Digital curation enables long-term preservation and access to rich Fondren collections of digitized print materials and born-digital content. The processes for digital curation require space for careful thought and the resources to find solutions for preserving the historical record and scholarly output of Rice University. (From “News from Fondren,” Spring 2015)
Fondren’s Digital Curation Lab (DCL) offers digital preservation services and digitization of analog or at-risk materials as well as a meeting space for small teams to discuss digital scholarship projects. Fondren Library staff can consult on best practices for imaging, archival storage, digital forensics (tasks such as identifying file formats and creating file inventories), metadata development and other digital curation activities as needed.
Lab equipment includes:
- Indus Large Format Scanner, which can handle items 50 inches x 36 inches or books up to 9.24 inches thick and a maximum weight of 55 lbs.

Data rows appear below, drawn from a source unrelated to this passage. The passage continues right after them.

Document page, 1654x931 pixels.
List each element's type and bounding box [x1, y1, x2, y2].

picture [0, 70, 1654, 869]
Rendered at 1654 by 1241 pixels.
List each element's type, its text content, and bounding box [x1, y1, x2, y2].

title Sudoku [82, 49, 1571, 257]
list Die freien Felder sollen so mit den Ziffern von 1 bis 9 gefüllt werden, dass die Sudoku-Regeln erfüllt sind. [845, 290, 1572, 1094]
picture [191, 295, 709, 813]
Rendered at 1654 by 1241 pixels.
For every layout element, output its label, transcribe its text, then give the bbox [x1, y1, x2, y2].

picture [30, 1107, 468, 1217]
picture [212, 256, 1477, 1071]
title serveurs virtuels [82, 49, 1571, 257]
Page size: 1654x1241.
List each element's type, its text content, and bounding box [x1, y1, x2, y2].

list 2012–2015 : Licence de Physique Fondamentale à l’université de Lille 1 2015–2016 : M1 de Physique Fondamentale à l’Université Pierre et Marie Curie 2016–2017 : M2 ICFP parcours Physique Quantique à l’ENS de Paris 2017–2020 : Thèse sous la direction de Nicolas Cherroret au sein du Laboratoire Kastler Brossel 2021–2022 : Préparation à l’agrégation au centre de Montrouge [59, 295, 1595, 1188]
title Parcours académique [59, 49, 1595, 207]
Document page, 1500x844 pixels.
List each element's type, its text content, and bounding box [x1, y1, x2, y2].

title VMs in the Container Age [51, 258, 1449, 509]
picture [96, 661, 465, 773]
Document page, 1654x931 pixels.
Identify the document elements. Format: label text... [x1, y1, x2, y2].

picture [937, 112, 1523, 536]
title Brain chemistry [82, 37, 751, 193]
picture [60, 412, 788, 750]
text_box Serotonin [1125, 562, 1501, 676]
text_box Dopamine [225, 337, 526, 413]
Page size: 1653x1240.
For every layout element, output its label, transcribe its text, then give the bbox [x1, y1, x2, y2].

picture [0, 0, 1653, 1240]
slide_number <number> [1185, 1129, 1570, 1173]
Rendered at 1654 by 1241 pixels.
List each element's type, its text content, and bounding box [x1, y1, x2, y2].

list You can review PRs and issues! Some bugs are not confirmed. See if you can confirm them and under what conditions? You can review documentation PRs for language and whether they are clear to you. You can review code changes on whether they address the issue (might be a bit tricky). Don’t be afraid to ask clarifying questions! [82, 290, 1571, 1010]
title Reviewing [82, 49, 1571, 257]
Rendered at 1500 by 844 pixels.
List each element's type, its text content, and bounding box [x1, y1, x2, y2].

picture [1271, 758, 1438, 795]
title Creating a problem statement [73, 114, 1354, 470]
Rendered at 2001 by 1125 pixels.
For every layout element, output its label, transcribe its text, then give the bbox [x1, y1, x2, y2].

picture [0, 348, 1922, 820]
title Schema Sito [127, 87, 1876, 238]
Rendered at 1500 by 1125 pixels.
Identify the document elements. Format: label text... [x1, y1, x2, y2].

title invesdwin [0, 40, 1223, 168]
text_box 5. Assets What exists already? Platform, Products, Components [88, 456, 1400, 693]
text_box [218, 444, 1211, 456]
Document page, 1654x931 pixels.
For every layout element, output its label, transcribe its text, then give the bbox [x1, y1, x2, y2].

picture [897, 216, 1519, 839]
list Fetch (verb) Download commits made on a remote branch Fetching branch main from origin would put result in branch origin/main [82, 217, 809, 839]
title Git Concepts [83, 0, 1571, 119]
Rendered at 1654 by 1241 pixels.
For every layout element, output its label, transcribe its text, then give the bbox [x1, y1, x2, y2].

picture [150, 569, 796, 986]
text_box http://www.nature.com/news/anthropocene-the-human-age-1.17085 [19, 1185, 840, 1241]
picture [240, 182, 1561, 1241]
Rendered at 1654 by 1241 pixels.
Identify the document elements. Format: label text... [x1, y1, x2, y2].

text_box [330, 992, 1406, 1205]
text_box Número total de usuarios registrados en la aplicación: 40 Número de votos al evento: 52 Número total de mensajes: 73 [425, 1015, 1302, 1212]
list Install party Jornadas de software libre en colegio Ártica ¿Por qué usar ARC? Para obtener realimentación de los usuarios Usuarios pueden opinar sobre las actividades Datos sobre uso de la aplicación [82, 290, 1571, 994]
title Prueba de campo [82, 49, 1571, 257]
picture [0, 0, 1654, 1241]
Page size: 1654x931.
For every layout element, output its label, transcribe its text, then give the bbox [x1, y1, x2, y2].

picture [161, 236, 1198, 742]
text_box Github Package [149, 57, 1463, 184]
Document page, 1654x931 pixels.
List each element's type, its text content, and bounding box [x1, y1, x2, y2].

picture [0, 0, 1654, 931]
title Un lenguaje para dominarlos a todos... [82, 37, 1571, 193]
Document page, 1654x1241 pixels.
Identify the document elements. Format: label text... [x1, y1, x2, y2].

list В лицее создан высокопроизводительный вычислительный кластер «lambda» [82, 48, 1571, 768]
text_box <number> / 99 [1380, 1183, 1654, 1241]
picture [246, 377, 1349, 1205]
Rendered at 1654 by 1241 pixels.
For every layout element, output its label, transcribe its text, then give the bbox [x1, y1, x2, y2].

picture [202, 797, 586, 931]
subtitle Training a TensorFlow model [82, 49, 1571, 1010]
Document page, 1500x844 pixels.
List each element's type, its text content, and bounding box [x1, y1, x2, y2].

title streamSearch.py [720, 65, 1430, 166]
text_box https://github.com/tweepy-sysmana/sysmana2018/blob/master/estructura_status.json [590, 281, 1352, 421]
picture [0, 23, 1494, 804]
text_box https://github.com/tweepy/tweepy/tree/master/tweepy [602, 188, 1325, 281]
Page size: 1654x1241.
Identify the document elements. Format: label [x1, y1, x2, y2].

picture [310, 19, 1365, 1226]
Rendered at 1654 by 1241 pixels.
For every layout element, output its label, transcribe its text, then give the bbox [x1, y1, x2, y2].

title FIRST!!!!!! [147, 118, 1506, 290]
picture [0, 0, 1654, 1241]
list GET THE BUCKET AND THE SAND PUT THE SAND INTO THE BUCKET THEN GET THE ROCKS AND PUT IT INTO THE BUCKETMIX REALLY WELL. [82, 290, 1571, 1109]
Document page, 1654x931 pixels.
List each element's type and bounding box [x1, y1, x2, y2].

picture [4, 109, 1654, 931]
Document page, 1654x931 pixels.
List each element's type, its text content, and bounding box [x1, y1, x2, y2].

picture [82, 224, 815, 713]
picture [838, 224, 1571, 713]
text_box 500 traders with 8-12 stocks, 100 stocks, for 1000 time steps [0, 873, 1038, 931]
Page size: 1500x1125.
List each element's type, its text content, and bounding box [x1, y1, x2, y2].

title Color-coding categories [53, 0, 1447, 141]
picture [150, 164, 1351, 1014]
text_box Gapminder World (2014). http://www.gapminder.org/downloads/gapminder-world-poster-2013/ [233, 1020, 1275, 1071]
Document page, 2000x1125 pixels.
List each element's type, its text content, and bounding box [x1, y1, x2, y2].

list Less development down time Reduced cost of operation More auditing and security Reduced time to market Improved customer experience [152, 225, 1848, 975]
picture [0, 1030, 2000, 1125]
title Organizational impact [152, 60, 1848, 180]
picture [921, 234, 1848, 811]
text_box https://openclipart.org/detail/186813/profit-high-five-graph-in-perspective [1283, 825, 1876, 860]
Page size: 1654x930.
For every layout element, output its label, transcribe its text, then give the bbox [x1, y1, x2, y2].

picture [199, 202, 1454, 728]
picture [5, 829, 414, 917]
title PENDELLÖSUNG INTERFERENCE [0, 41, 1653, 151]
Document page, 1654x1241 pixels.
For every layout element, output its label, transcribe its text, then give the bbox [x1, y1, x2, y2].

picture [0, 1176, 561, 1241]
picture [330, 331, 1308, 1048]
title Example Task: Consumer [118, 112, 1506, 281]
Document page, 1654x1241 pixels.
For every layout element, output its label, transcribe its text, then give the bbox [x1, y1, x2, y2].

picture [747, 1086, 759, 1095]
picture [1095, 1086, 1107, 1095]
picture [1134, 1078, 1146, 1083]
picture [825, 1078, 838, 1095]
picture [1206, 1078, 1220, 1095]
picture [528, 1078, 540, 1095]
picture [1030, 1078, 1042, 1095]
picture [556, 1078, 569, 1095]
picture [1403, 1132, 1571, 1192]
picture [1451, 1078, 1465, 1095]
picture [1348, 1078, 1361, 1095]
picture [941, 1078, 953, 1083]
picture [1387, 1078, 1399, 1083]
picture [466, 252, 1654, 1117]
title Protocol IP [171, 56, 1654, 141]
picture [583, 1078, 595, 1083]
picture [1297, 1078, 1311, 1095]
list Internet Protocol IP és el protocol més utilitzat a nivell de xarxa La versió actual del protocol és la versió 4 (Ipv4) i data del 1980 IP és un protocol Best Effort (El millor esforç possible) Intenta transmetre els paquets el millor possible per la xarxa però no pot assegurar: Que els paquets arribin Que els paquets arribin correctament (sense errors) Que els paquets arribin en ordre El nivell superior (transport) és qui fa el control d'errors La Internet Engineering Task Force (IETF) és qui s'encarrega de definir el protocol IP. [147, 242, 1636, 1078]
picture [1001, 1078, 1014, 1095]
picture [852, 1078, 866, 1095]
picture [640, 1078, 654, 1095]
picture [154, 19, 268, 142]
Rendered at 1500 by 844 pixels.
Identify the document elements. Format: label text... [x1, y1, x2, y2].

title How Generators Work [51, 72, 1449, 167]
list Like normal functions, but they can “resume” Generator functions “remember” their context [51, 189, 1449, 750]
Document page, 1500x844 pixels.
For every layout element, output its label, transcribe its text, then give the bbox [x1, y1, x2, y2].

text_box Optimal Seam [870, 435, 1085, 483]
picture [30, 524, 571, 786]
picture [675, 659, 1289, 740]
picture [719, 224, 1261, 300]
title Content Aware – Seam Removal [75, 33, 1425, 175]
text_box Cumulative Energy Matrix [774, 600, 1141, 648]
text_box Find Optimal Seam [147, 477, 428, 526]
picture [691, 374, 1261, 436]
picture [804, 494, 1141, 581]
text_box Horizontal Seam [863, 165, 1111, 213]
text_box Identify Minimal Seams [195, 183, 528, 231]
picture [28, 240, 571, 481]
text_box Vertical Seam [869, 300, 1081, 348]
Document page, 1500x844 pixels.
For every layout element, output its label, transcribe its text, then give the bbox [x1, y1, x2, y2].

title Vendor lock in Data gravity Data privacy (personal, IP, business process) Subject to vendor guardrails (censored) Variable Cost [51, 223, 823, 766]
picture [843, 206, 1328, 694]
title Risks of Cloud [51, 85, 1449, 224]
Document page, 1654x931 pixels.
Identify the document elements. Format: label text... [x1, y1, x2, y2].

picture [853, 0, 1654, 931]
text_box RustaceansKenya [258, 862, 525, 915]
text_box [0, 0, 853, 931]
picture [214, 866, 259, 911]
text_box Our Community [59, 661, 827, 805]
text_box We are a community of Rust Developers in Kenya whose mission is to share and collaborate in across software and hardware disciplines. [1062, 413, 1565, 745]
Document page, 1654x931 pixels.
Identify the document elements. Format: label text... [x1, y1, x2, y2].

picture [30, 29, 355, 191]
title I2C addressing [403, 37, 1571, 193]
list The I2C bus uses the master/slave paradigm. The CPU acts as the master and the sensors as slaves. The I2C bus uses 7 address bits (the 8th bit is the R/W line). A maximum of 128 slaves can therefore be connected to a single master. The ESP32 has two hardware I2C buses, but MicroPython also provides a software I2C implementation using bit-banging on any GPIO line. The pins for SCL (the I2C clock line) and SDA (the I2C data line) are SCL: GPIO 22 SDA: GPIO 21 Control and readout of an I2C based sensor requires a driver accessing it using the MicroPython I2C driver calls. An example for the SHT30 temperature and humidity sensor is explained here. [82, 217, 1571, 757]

- Media workstation (Mac) configured to handle resource-intensive formats such as video and audio, with large storage capacity and specialized software.
- BitCurator workstation that performs digital forensics analysis of analog formats (such as 3.5″ floppy, jaz, zip, superdisk) and supports the preservation of electronic records.
Fondren staff from several departments use this equipment and meeting space to collaborate on numerous projects and provide services to the Rice community, including:
- Handling rare and fragile items
- Project management, including large-scale digitization projects
- Digitization consultation, training and ongoing support
- Liaising with digital scholarship publication systems, including Rice University’s digital scholarship archive (RDSA), Rice JSTOR Forum and Omeka.